Simulation gives the developer full control over the environment, which enables powerful debugging techniques not available through other approaches. For example, simulation can run code backward or reverse execute. This is extremely powerful for debugging since it becomes possible to simply wait for an error to occur and then run backward to determine the root cause. On traditional hardware, once a particular instruction has been performed, it is impossible to go backward through the code to find the root cause. Real hardware can only run time forward as controlled by the clock. A developer must restart the program from the beginning, and re-run it to just before that procedure call. This can be time consuming. Firstly, a breakpoint must be defined that halts the processor at just the right point, before the error occurs, so that the problem is not missed, yet not too far before the error occurs so that it doesn’t take too long to advance to the error under manual control. Secondly, time is wasted when rebooting the system and running the test script to get to the error. In a multi-processor system or one with extensive real-time interactions, it is often difficult to reproduce the error at all since the hardware is not deterministic.

Reverse execution is implemented using two capabilities of the simulation: the capability to checkpoint an entire system inexpensively and the underlying speed of simulation. Running backward one instruction is then accomplished by restoring a checkpoint and running forward all but one instruction. This process appears almost instantaneous to the user due to simulation’s speed, even though checkpoints are not recorded that frequently.

Regression testing and fault injection offer another area in which simulation has anadvantage over using actual hardware. It is impossible to inject faults at the hardware level unless special capabilities have been built into the chip. Even a simple process such as transmitting a network packet with a faulty error-correcting-code is typically difficult. In comparison, injecting these types of faults in a simulator is simple.

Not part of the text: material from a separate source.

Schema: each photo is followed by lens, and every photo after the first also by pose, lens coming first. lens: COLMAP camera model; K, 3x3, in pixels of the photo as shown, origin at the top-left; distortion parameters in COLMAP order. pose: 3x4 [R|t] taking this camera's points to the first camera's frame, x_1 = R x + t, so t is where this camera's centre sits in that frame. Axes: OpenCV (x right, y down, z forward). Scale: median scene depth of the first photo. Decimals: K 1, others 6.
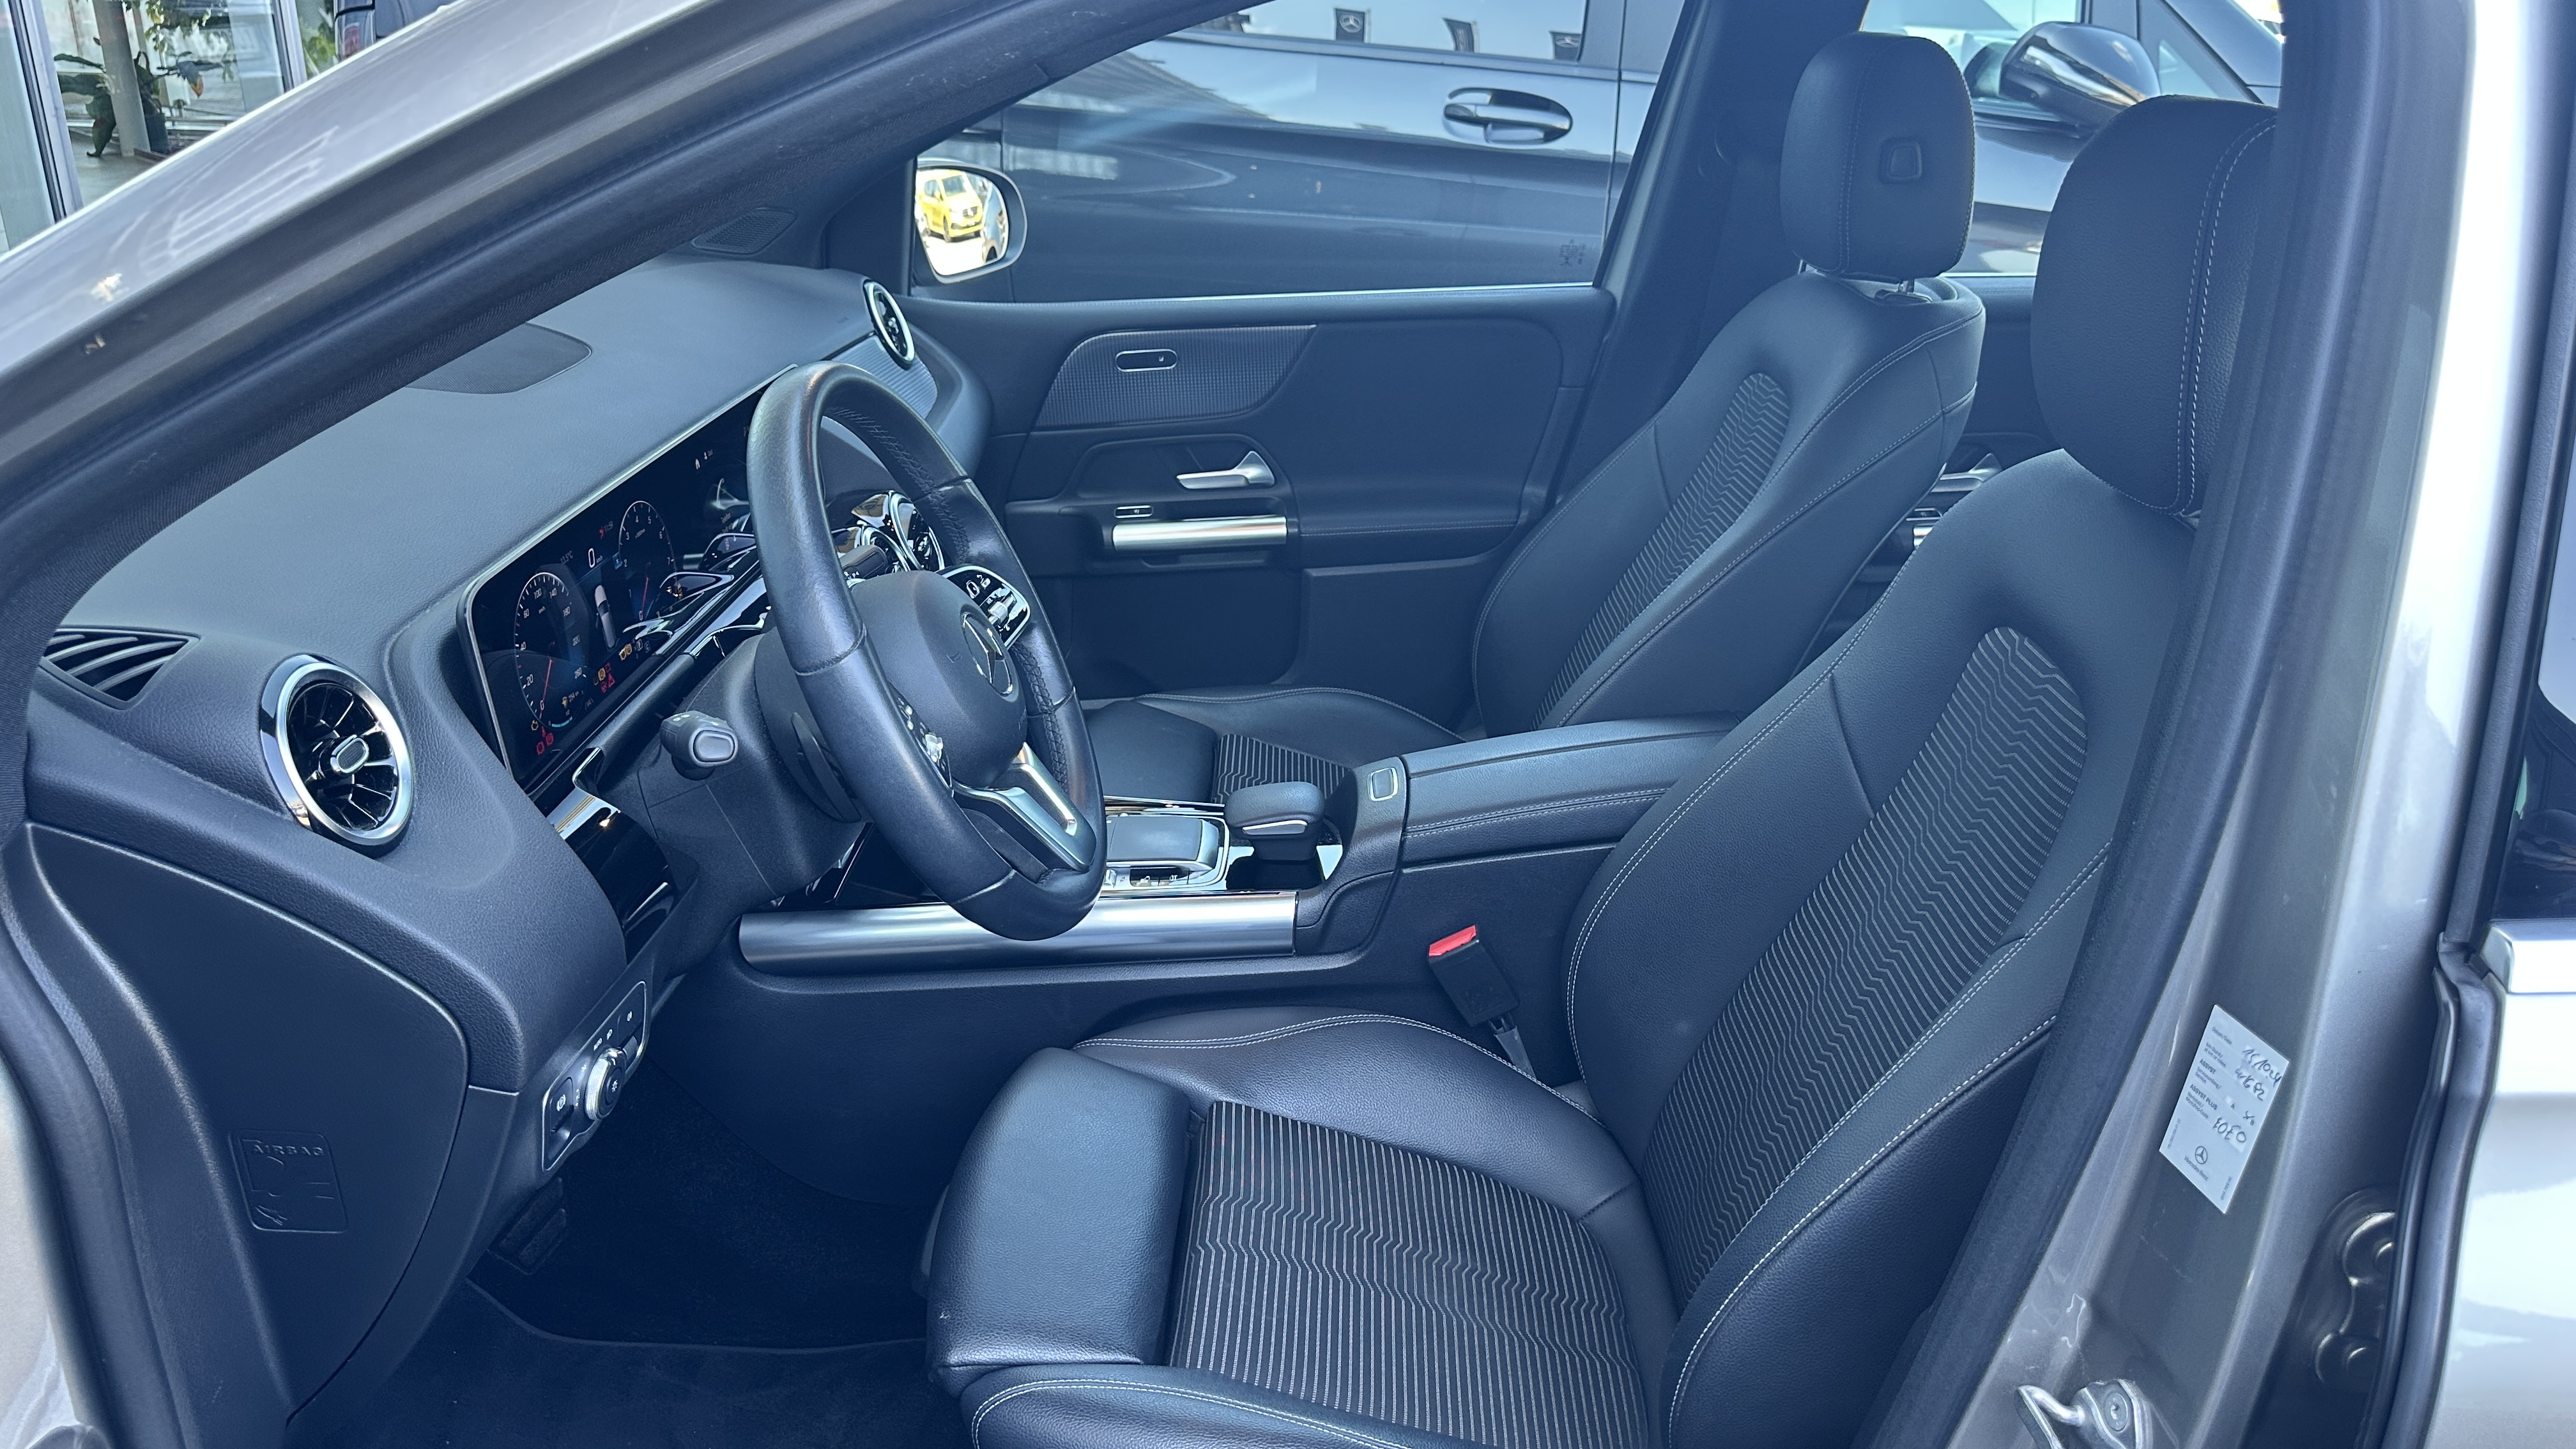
lens RADIAL K [[1795.2, 0, 1284.2], [0, 1795.2, 735.4], [0, 0, 1]] dist [0.072766, -0.087603]
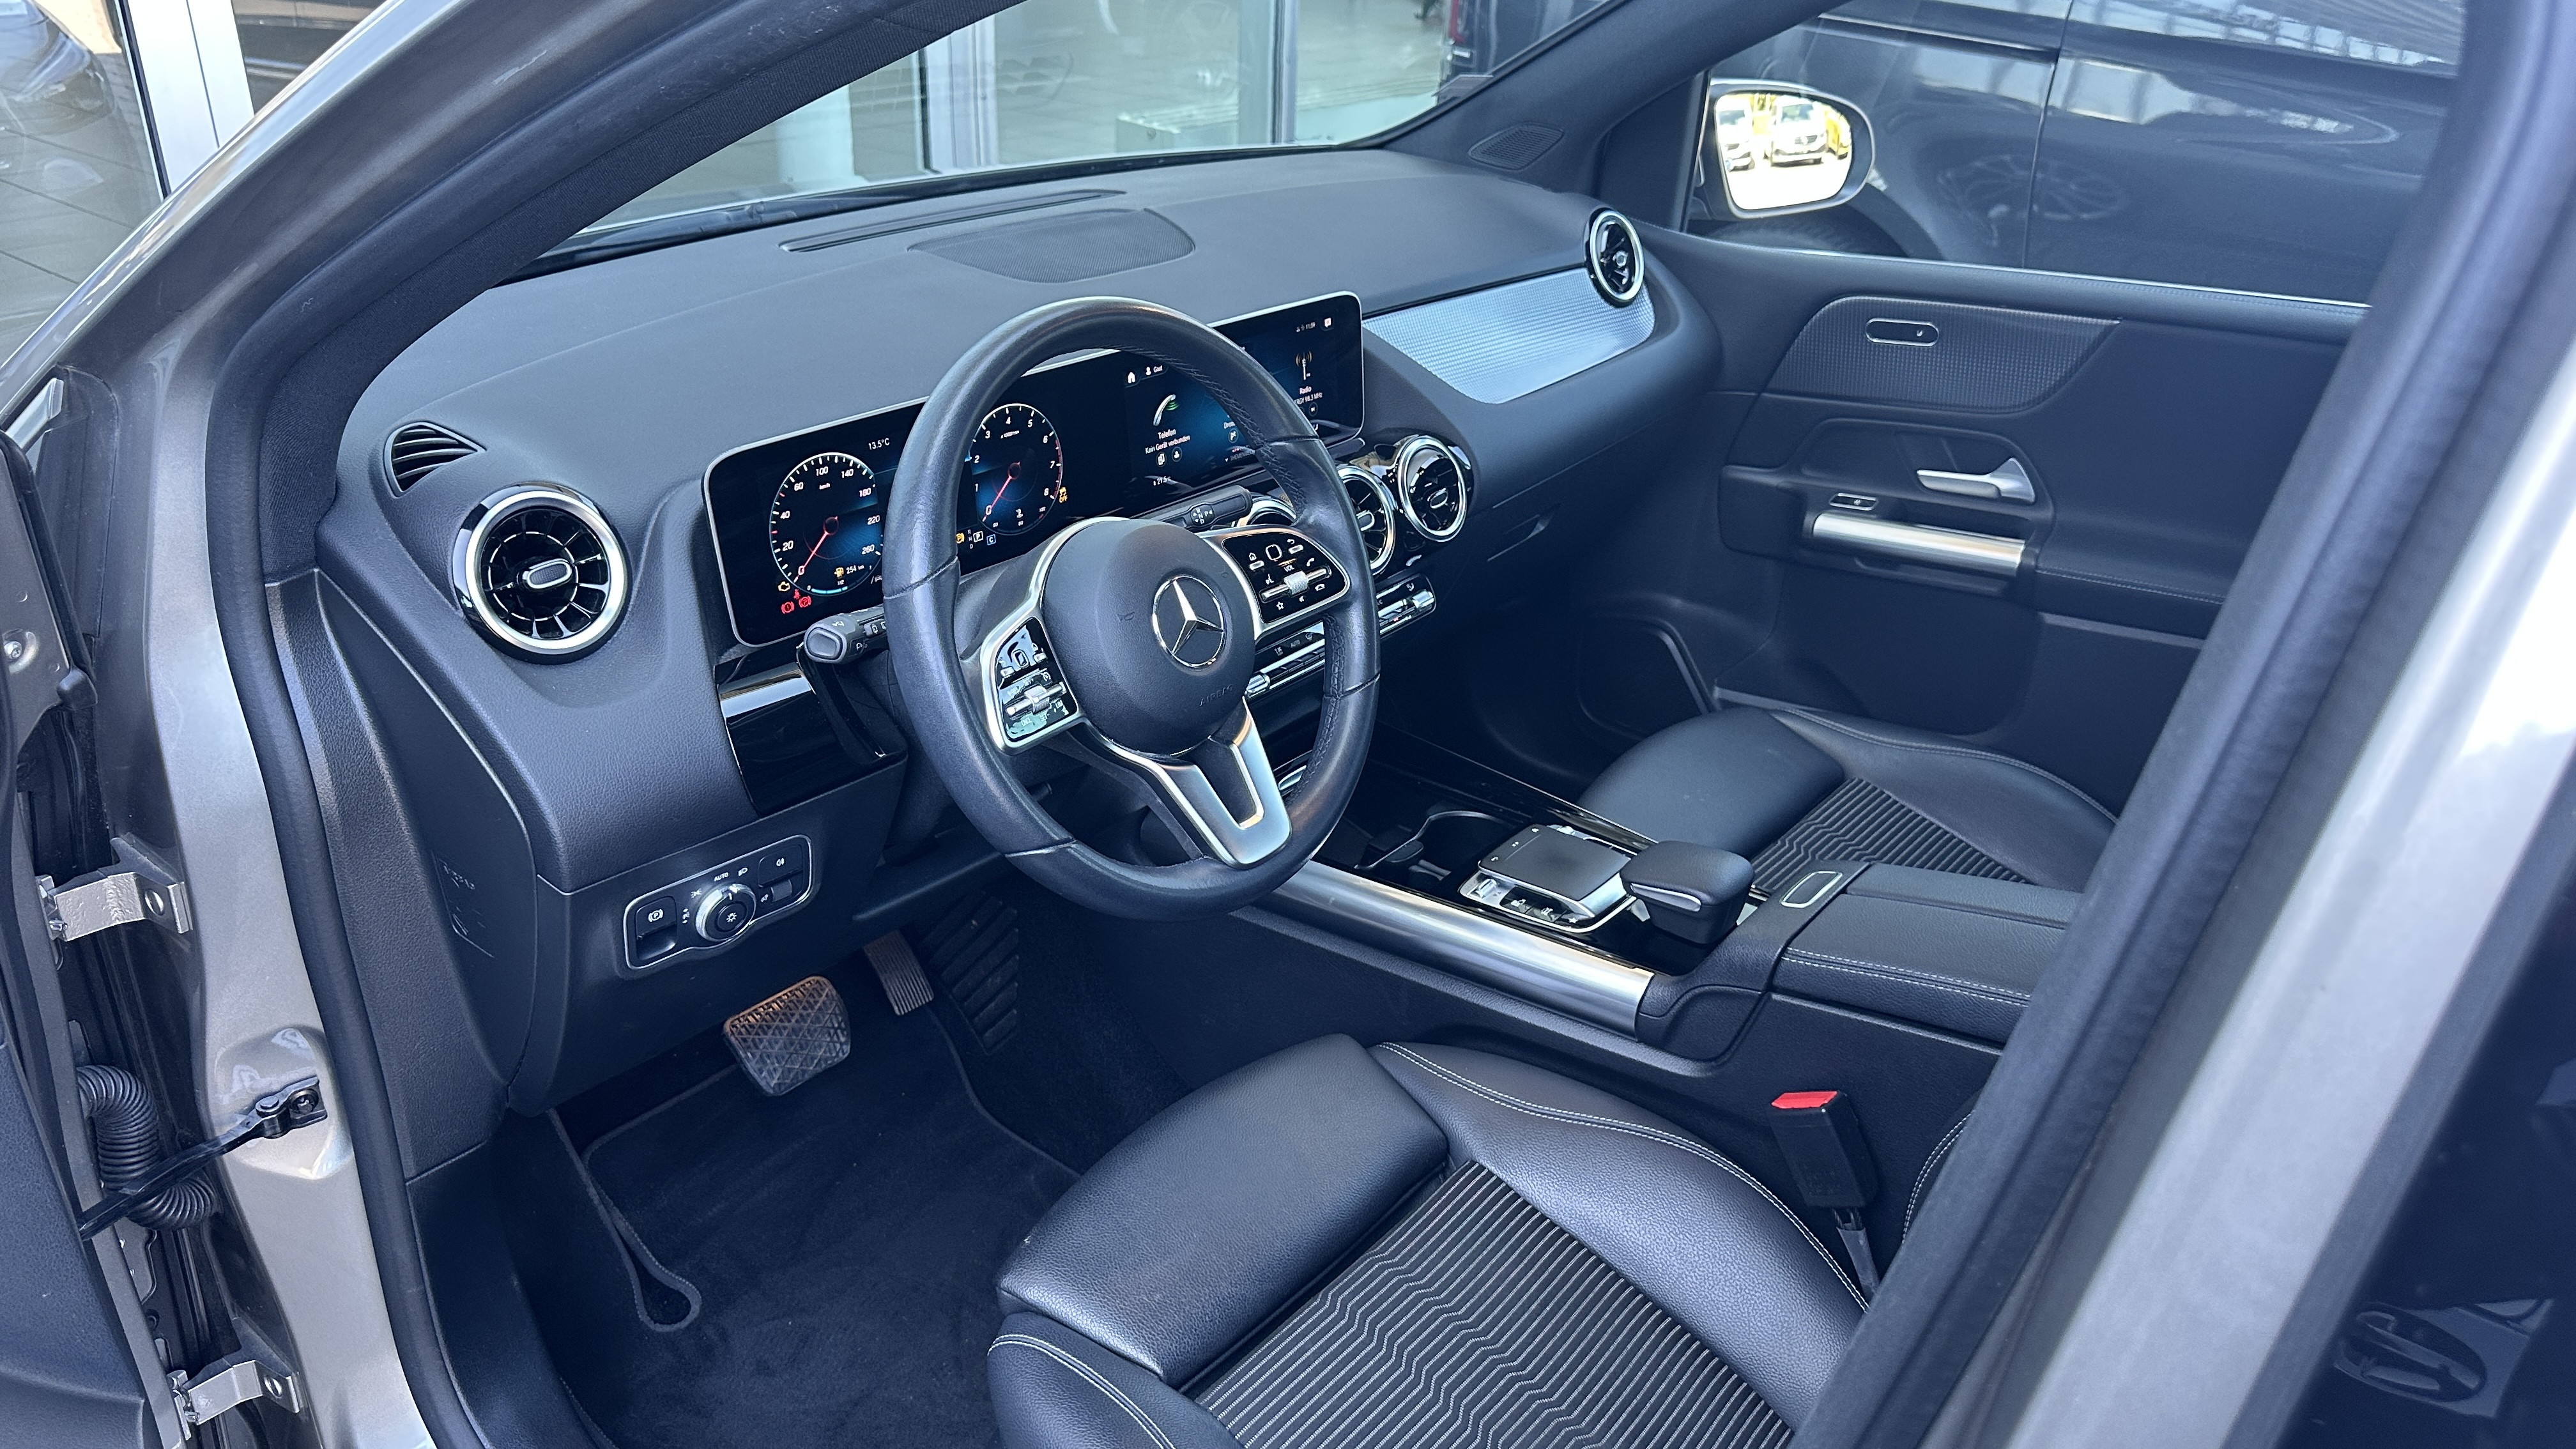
lens RADIAL K [[1795.2, 0, 1281.8], [0, 1795.2, 723.4], [0, 0, 1]] dist [0.072766, -0.087603]
pose [[0.782437, 0.272112, -0.560131, 0.228737], [-0.243138, 0.961576, 0.127498, -0.068179], [0.573302, 0.036430, 0.818534, 0.131992]]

In a similar manner, it is possible to script a hardware temperature sensor to record an unacceptably high temperature and ensure that the system shuts itself down gracefully, or to ensure that memory faults are handled correctly.

Conclusion

Simulation addresses the most urgent and pertinent problems of development today. Firstly, it allows software development to get started early, long before hardware is available. Since large amounts of software are required, it is the longest part of the schedule. Waiting for hardware availability delays the time to production when money finally starts flowing back to the electronics system company to amortize the costs of design.

Furthermore, it provides new tools to programmers that hardware-based development lacks. It has complete observability and control; it is fully deterministic, and it is completely non-invasive, thus avoiding “Heisenbugs,” in which the behavior of the system changes once it is instrumented to detect a bug. And when additional faults are required during testing, it is straightforward to inject problems into the design to check that they are handled benignly. Finally, with the ability to control time, it is possible to support features such as running time backward or having extremely complex breakpoints, all of which make a programmer’s job a lot easier.

Now that electronics system software is radically surpassing previous levels of complexity, the hardware-based development approach has remained by default, even though it is no longer fast enough or productive enough for a world-class system design team. System simulation has been used for the development of the most complex electronics systems for years and will continue to move into the mainstream. Customers with state-of-the-art development processes are now planning all the software development and test ahead of hardware availability, with first-customer-ship (FCS) just days after delivery of the first hardware.